British Gas wants its customers back
British Gas - which also provides electricity - revealed in December that it had lost about one million users over the year after it put up prices.
Centrica said it had no plans to raise household bills further, but added that wholesale costs remained volatile.
The comments came as the company reported a 16% rise in operating profits to £1.2bn ($2.3bn).
Operating profits at Centrica's British Gas arm rose 64% to £337m - a figure that came in for criticism from consumer group Energywatch.
Since 2003, the cost of gas for British Gas' domestic customers has increased by 22%, while the price of electricity has gone up by 18%, Energywatch said.
"Consumers accept that companies need to make profits. What they won't accept is that the profits come at the expense of consumers, with minimal risk taken by the company," said Allan Asher, chief executive of Energywatch.
Energy costs soared during 2004 as strong global demand coupled with political unrest in the Middle East pushed oil prices higher.

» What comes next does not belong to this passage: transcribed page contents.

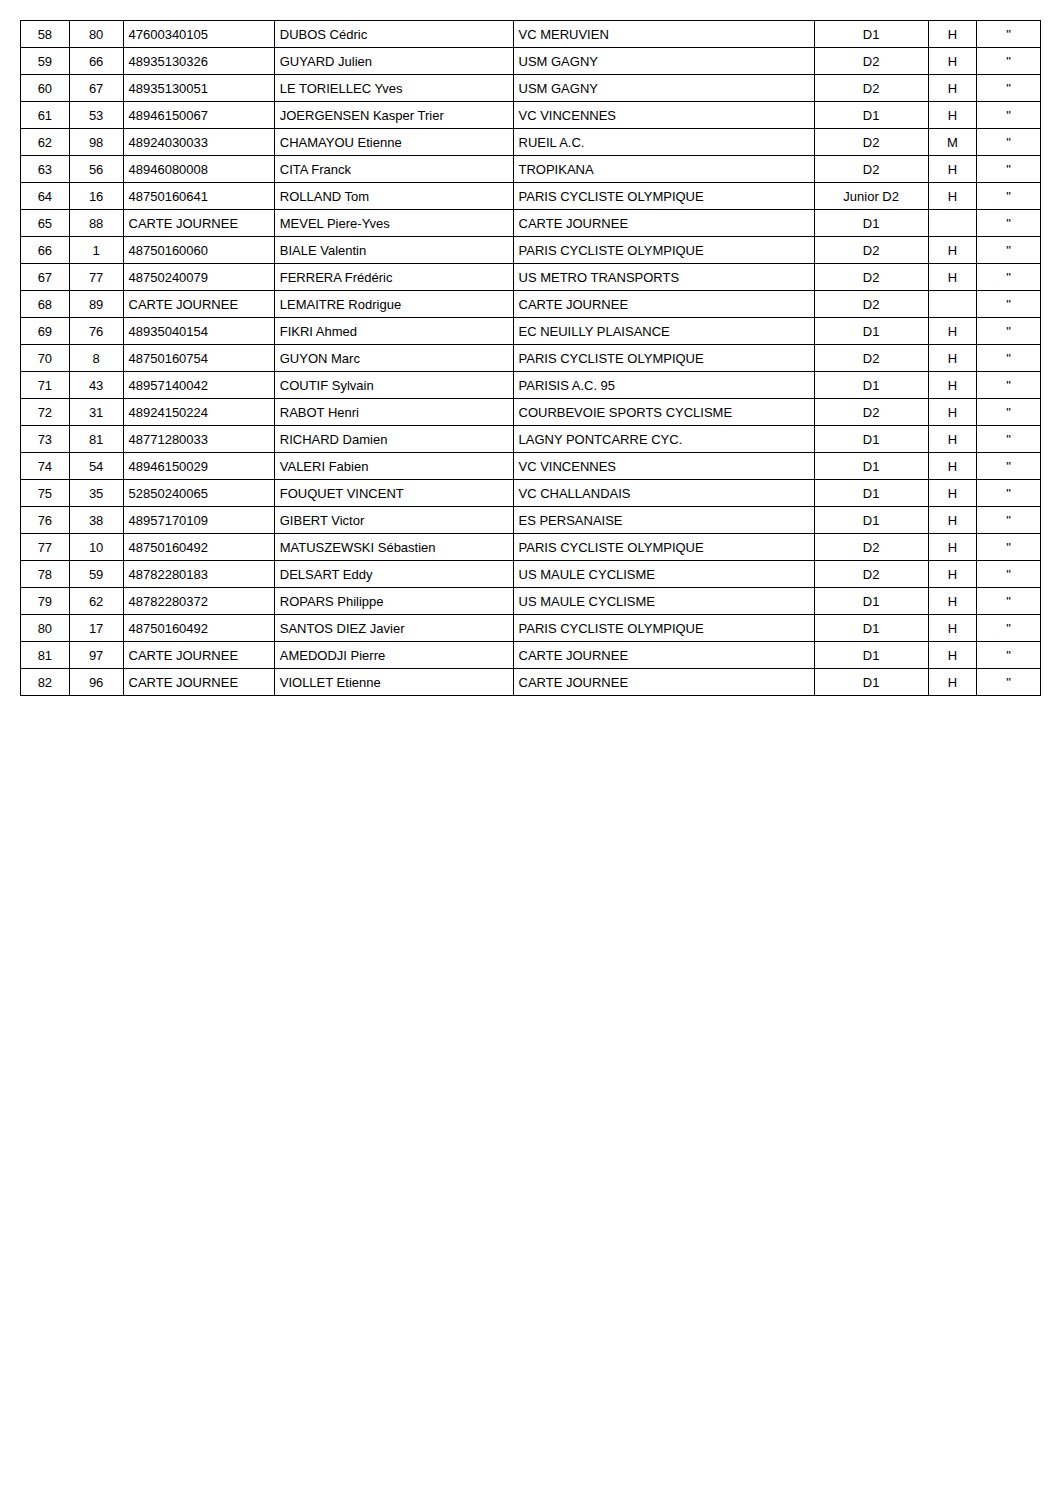| 58 | 80 | 47600340105 | DUBOS Cédric | VC MERUVIEN | D1 | H | " |
| 59 | 66 | 48935130326 | GUYARD Julien | USM GAGNY | D2 | H | " |
| 60 | 67 | 48935130051 | LE TORIELLEC Yves | USM GAGNY | D2 | H | " |
| 61 | 53 | 48946150067 | JOERGENSEN Kasper Trier | VC VINCENNES | D1 | H | " |
| 62 | 98 | 48924030033 | CHAMAYOU Etienne | RUEIL A.C. | D2 | M | " |
| 63 | 56 | 48946080008 | CITA Franck | TROPIKANA | D2 | H | " |
| 64 | 16 | 48750160641 | ROLLAND Tom | PARIS CYCLISTE OLYMPIQUE | Junior D2 | H | " |
| 65 | 88 | CARTE JOURNEE | MEVEL Piere-Yves | CARTE JOURNEE | D1 | | " |
| 66 | 1 | 48750160060 | BIALE Valentin | PARIS CYCLISTE OLYMPIQUE | D2 | H | " |
| 67 | 77 | 48750240079 | FERRERA Frédéric | US METRO TRANSPORTS | D2 | H | " |
| 68 | 89 | CARTE JOURNEE | LEMAITRE Rodrigue | CARTE JOURNEE | D2 | | " |
| 69 | 76 | 48935040154 | FIKRI Ahmed | EC NEUILLY PLAISANCE | D1 | H | " |
| 70 | 8 | 48750160754 | GUYON Marc | PARIS CYCLISTE OLYMPIQUE | D2 | H | " |
| 71 | 43 | 48957140042 | COUTIF Sylvain | PARISIS A.C. 95 | D1 | H | " |
| 72 | 31 | 48924150224 | RABOT Henri | COURBEVOIE SPORTS CYCLISME | D2 | H | " |
| 73 | 81 | 48771280033 | RICHARD Damien | LAGNY PONTCARRE CYC. | D1 | H | " |
| 74 | 54 | 48946150029 | VALERI Fabien | VC VINCENNES | D1 | H | " |
| 75 | 35 | 52850240065 | FOUQUET VINCENT | VC CHALLANDAIS | D1 | H | " |
| 76 | 38 | 48957170109 | GIBERT Victor | ES PERSANAISE | D1 | H | " |
| 77 | 10 | 48750160492 | MATUSZEWSKI Sébastien | PARIS CYCLISTE OLYMPIQUE | D2 | H | " |
| 78 | 59 | 48782280183 | DELSART Eddy | US MAULE CYCLISME | D2 | H | " |
| 79 | 62 | 48782280372 | ROPARS Philippe | US MAULE CYCLISME | D1 | H | " |
| 80 | 17 | 48750160492 | SANTOS DIEZ Javier | PARIS CYCLISTE OLYMPIQUE | D1 | H | " |
| 81 | 97 | CARTE JOURNEE | AMEDODJI Pierre | CARTE JOURNEE | D1 | H | " |
| 82 | 96 | CARTE JOURNEE | VIOLLET Etienne | CARTE JOURNEE | D1 | H | " |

Chief executive Sir Roy Gardner said: "We expect 2005 to be no less demanding than 2004. Wholesale prices will continue to challenge energy retailers."
Rising costs forced British Gas to raise prices twice during 2004, which led customers to desert the firm as they sought cheaper suppliers.
But Centrica has now said it wants to stem the loss of custom.
"We are optimistic that we will see no net customer losses in 2005," said finance director Phil Bentley.
The firm is cutting costs to protect its profit margins and also introducing measures aimed at luring users back.
One such measure - a billing plan which allows customers to fix their energy costs until 2007 - has proved very popular, Centrica said.
More than 600,000 users have signed up to this plan.